WORK TO COMPLETE:
Copy the result of filtering the entries below for lines that include the string "state".

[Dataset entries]

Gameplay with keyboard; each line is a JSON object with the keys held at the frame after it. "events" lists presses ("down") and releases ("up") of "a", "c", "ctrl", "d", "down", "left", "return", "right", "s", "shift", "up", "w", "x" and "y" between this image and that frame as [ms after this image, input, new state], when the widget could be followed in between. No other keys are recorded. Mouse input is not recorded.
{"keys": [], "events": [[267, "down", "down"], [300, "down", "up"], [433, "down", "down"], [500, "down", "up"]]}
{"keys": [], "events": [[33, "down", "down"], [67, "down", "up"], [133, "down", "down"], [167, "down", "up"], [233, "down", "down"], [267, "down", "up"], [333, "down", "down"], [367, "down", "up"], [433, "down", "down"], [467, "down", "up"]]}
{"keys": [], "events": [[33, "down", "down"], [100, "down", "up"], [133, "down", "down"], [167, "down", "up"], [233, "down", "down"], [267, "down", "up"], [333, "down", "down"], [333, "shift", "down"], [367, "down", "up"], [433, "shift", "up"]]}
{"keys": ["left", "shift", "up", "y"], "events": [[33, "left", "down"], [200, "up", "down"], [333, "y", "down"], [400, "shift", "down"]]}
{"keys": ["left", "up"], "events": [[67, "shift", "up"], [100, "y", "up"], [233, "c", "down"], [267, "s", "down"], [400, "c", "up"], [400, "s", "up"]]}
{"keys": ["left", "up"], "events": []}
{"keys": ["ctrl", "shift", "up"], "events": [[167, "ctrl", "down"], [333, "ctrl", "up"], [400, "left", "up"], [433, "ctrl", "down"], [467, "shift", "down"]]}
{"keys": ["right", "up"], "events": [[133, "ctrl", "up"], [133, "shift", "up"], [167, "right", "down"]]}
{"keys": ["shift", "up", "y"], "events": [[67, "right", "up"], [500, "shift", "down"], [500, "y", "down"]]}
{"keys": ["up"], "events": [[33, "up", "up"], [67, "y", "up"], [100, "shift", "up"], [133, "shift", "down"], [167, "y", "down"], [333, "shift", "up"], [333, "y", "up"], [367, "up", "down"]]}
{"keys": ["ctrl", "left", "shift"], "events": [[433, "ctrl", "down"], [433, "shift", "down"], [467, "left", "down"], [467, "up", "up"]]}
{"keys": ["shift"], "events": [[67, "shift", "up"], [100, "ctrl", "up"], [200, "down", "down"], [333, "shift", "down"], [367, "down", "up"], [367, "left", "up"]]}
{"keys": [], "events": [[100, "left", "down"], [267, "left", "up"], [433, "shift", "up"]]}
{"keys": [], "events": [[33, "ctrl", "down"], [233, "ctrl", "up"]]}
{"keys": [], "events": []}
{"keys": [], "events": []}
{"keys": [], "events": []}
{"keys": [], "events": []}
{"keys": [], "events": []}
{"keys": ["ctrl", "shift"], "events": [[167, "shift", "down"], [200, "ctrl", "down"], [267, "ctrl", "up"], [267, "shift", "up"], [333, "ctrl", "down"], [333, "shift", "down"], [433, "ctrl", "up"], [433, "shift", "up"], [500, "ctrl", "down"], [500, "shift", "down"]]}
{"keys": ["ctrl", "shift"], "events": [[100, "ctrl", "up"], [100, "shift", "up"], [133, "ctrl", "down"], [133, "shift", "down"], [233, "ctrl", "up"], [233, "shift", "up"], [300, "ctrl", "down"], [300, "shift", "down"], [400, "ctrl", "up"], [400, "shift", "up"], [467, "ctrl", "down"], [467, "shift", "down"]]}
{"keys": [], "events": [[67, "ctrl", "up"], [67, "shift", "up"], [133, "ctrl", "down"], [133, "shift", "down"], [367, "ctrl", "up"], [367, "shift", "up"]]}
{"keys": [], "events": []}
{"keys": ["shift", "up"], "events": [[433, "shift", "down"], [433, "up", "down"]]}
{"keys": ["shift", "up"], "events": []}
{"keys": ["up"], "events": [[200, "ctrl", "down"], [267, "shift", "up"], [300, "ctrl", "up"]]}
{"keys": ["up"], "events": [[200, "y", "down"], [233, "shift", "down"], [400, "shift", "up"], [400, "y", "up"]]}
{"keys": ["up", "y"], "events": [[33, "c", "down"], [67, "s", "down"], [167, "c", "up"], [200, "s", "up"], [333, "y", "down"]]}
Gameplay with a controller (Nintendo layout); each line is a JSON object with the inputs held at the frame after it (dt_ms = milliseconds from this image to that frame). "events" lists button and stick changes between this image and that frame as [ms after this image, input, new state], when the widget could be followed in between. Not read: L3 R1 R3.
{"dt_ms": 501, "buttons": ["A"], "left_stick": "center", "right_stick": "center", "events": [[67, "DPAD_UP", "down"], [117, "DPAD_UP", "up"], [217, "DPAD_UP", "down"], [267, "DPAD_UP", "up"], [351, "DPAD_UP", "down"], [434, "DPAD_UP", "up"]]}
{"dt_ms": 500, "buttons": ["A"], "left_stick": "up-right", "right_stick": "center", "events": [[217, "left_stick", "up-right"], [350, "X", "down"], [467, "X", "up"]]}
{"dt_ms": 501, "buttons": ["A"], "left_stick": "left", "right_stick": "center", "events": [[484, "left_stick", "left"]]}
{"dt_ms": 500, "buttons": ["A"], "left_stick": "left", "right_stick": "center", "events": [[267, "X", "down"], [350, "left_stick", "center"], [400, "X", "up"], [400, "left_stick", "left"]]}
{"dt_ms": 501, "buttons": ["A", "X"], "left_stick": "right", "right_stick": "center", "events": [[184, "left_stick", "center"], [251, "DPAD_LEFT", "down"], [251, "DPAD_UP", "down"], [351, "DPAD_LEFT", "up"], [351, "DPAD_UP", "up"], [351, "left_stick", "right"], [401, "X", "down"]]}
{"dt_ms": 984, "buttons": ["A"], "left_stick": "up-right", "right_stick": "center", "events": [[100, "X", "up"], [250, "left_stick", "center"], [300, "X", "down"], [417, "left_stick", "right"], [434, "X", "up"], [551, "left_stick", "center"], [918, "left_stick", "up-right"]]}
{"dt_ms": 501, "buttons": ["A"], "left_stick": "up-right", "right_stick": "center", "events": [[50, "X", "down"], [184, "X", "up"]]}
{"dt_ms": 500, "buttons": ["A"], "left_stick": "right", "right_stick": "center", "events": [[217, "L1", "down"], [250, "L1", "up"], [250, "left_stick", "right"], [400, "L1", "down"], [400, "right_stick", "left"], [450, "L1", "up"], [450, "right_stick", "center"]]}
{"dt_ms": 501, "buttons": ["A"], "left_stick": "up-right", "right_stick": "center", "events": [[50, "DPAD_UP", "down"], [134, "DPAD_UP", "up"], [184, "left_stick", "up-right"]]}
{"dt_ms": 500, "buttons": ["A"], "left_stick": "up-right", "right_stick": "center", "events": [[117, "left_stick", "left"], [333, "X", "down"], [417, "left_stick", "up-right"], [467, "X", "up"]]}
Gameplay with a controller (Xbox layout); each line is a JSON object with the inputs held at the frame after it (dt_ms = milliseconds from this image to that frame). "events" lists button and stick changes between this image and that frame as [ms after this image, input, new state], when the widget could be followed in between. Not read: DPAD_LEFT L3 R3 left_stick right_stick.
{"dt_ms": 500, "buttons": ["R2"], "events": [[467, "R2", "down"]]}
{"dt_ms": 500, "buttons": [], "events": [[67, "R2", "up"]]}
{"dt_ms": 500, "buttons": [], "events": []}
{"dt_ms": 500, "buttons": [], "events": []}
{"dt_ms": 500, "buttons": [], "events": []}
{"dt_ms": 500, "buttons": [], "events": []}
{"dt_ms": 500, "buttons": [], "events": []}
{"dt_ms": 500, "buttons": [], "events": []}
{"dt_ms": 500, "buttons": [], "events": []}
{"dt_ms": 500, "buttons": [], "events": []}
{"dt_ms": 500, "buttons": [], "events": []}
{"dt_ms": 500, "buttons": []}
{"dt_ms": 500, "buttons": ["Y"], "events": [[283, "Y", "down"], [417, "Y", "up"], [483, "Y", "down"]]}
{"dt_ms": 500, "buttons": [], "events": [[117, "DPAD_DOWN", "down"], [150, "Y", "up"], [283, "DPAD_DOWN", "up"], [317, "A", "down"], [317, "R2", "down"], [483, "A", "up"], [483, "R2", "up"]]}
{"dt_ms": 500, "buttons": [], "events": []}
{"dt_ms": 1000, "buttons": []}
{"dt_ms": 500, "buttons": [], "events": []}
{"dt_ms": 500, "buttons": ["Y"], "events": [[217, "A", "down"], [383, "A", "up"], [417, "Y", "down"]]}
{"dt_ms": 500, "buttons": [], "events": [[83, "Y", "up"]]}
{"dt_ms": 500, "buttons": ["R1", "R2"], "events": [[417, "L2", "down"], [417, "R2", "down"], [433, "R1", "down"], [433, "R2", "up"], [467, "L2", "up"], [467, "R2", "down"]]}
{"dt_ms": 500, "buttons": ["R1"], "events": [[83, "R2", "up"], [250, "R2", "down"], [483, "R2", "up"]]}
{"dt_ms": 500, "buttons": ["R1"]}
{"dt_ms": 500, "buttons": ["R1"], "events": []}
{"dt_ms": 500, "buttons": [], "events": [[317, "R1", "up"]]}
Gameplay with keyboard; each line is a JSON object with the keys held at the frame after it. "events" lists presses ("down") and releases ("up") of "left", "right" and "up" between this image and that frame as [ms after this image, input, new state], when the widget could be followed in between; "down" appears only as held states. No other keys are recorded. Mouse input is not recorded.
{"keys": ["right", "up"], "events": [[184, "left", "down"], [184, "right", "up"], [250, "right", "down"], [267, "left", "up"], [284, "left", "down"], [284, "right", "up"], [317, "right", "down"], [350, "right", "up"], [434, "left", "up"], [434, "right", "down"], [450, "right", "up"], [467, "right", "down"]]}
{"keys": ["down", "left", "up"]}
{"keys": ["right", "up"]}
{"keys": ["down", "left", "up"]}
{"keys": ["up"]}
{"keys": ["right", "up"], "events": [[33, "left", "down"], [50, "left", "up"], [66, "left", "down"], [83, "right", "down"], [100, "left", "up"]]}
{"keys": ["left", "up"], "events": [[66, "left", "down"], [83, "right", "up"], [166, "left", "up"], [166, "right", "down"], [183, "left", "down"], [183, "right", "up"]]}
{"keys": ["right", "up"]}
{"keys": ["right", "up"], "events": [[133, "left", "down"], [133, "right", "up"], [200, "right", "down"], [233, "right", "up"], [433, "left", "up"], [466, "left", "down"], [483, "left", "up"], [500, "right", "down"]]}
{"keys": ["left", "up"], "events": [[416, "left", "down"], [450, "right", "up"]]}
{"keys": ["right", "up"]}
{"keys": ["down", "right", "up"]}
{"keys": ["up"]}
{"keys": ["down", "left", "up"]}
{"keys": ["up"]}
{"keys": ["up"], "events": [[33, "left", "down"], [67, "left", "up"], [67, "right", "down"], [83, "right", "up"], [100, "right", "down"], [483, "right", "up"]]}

EXERCISE ANSWER:
Gameplay with keyboard; each line is a JSON object with the keys held at the frame after it. "events" lists presses ("down") and releases ("up") of "a", "c", "ctrl", "d", "down", "left", "return", "right", "s", "shift", "up", "w", "x" and "y" between this image and that frame as [ms after this image, input, new state], when the widget could be followed in between. No other keys are recorded. Mouse input is not recorded.
Gameplay with a controller (Nintendo layout); each line is a JSON object with the inputs held at the frame after it (dt_ms = milliseconds from this image to that frame). "events" lists button and stick changes between this image and that frame as [ms after this image, input, new state], when the widget could be followed in between. Not read: L3 R1 R3.
Gameplay with a controller (Xbox layout); each line is a JSON object with the inputs held at the frame after it (dt_ms = milliseconds from this image to that frame). "events" lists button and stick changes between this image and that frame as [ms after this image, input, new state], when the widget could be followed in between. Not read: DPAD_LEFT L3 R3 left_stick right_stick.
Gameplay with keyboard; each line is a JSON object with the keys held at the frame after it. "events" lists presses ("down") and releases ("up") of "left", "right" and "up" between this image and that frame as [ms after this image, input, new state], when the widget could be followed in between; "down" appears only as held states. No other keys are recorded. Mouse input is not recorded.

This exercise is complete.